Learning Interactive Real-World Simulators

Generative models trained on internet data have revolutionized how text, image, and video content can be created. Perhaps the next milestone for generative models is to simulate realistic experience in response to actions taken by humans, robots, and other interactive agents. Applications of a real-world simulator range from controllable content creation in games and movies, to training embodied agents purely in simulation that can be directly deployed in the real world. We explore the possibility of learning a universal simulator (UniSim) of real-world interaction through generative modeling. We first make the important observation that natural datasets available for learning a real-world simulator are often rich along different dimensions (e.g., abundant objects in image data, densely sampled actions in robotics data, and diverse movements in navigation data). With careful orchestration of diverse datasets, each providing a different aspect of the overall experience, we can simulate the visual outcome of both high-level instructions such as "open the drawer" and low-level controls from otherwise static scenes and objects. We use the simulator to train both high-level vision-language policies and low-level reinforcement learning policies, each of which can be deployed in the real world in zero shot after training purely in simulation. We also show that other types of intelligence such as video captioning models can benefit from training with simulated experience, opening up even wider applications. Video demos can be found at https://universal-simulator.github.io.

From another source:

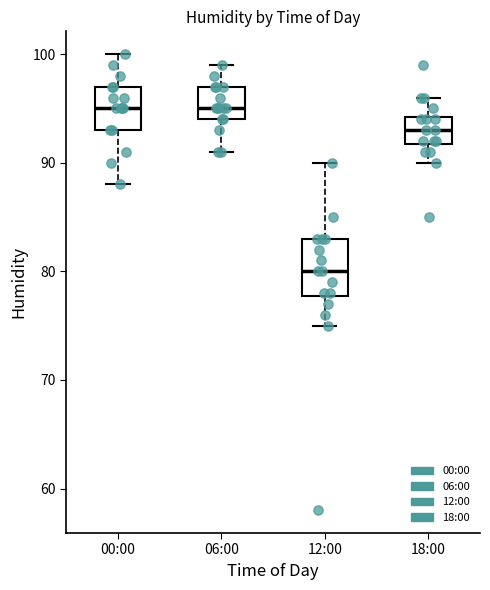

Reading left to right, read every box against the y-axis: the position of its median line, the range the box covers, and the ends of its whiskers. The values are not printed on the chart, so give them approximately, as read against the axis.

00:00: median 95, box 93 to 97, whiskers 88 to 100
06:00: median 95, box 94 to 97, whiskers 91 to 99
12:00: median 80, box 78 to 83, whiskers 75 to 90
18:00: median 93, box 92 to 94, whiskers 90 to 96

翻译：基于互联网数据训练的生成模型已经彻底改变了文本、图像和视频内容的创建方式。生成模型的下一个里程碑，或许在于能够模拟人类、机器人及其他交互智能体执行动作时所产生的逼真体验。真实世界模拟器的应用范围广泛，从游戏和电影中的可控内容创作，到完全在模拟环境中训练、可直接部署于现实世界的具身智能体。我们探索了通过生成建模学习通用真实世界交互模拟器（UniSim）的可能性。我们首先提出一个重要观察：可用于学习真实世界模拟器的自然数据集通常在多个维度上具有丰富性（例如，图像数据中物体种类繁多，机器人数据中动作采样密集，导航数据中运动模式多样）。通过对提供不同体验维度的多样化数据集进行精心整合，我们能够从原本静态的场景和物体中，模拟出高级指令（如“打开抽屉”）与低级控制指令所产生的视觉结果。我们利用该模拟器同时训练高级视觉-语言策略与低级强化学习策略，两者均可在完全于模拟环境中训练后，以零样本方式部署于真实世界。我们还表明，其他类型的智能模型（如视频描述生成模型）也能从模拟体验训练中受益，从而开启了更广泛的应用前景。视频演示可在 https://universal-simulator.github.io 查看。